Bonus Points: Embrace Patterns
If we really want to make things easy on ourselves (and our team), we should consider building a pattern library before we build a single page of our website.
Breaking our interfaces down into discrete, repeatable patterns (e.g., a label and form control, a tabbed interface, etc.) lets us look at each in isolation and test it that way too. Testing in isolation is far easier than trying to debug a page with a lot of moving parts.
Gathering our patterns into a live, web-based pattern library allows anyone on our team to collect the patterns they need to build a given interface as easily as they’d assemble a plate at a smörgåsbord. And if we really want to streamline the building and testing process, we can even make the patterns importable into the live site so everything stays in sync.
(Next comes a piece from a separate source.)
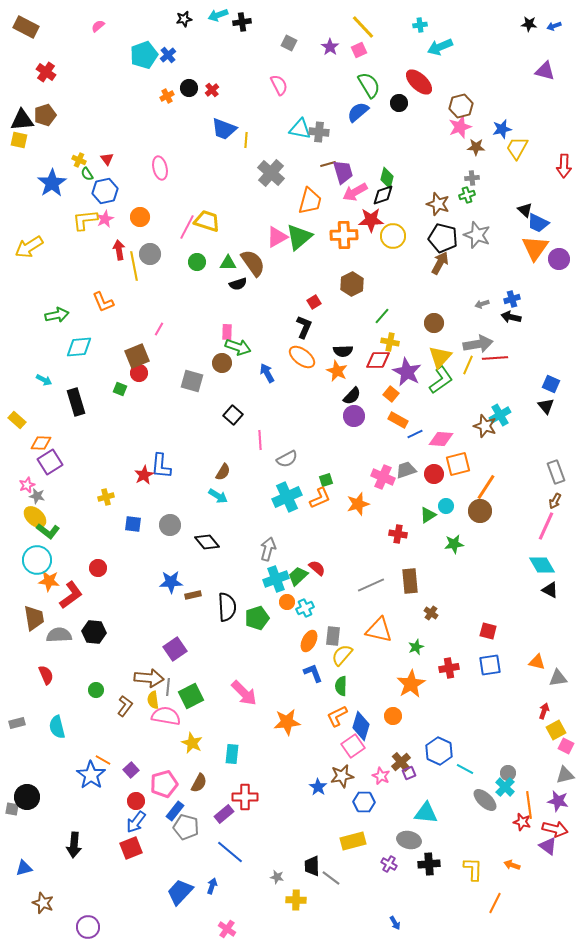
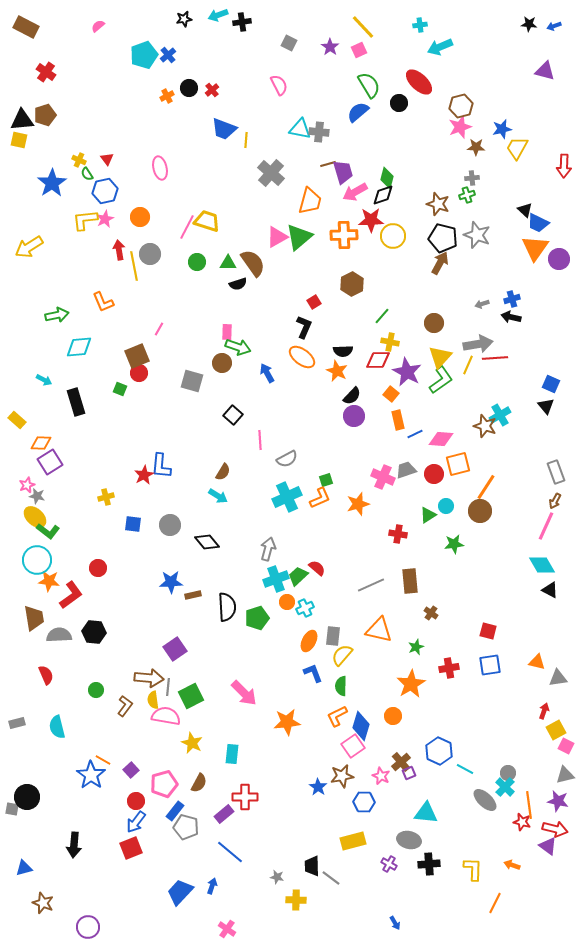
orange rectangle at (398, 420): rotated 48 degrees clockwise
Don’t Fear the Zombie Apocalypse
With the constant onslaught of new devices, form factors, and considerations, it’s tempting to throw up our hands and find another line of work. The pace of advancement is so brisk, it’s just hard to keep up, let alone feel like we’re on top of where things are headed.
Thankfully, however, all is not lost. By taking a step back and focusing on what matters, embracing experience as a continuum, and being deliberate in how (and when) we deliver certain features and functionality to browsers, we’ll head most issues off at the pass.
This relieves some of the pressure (and frustration) from the testing process and frees us up to test on a wider variety of devices and browsers, which means we’ll be able to provide a solid experience for more users, no matter what marvel of technological wizardry they happen to be using at the time.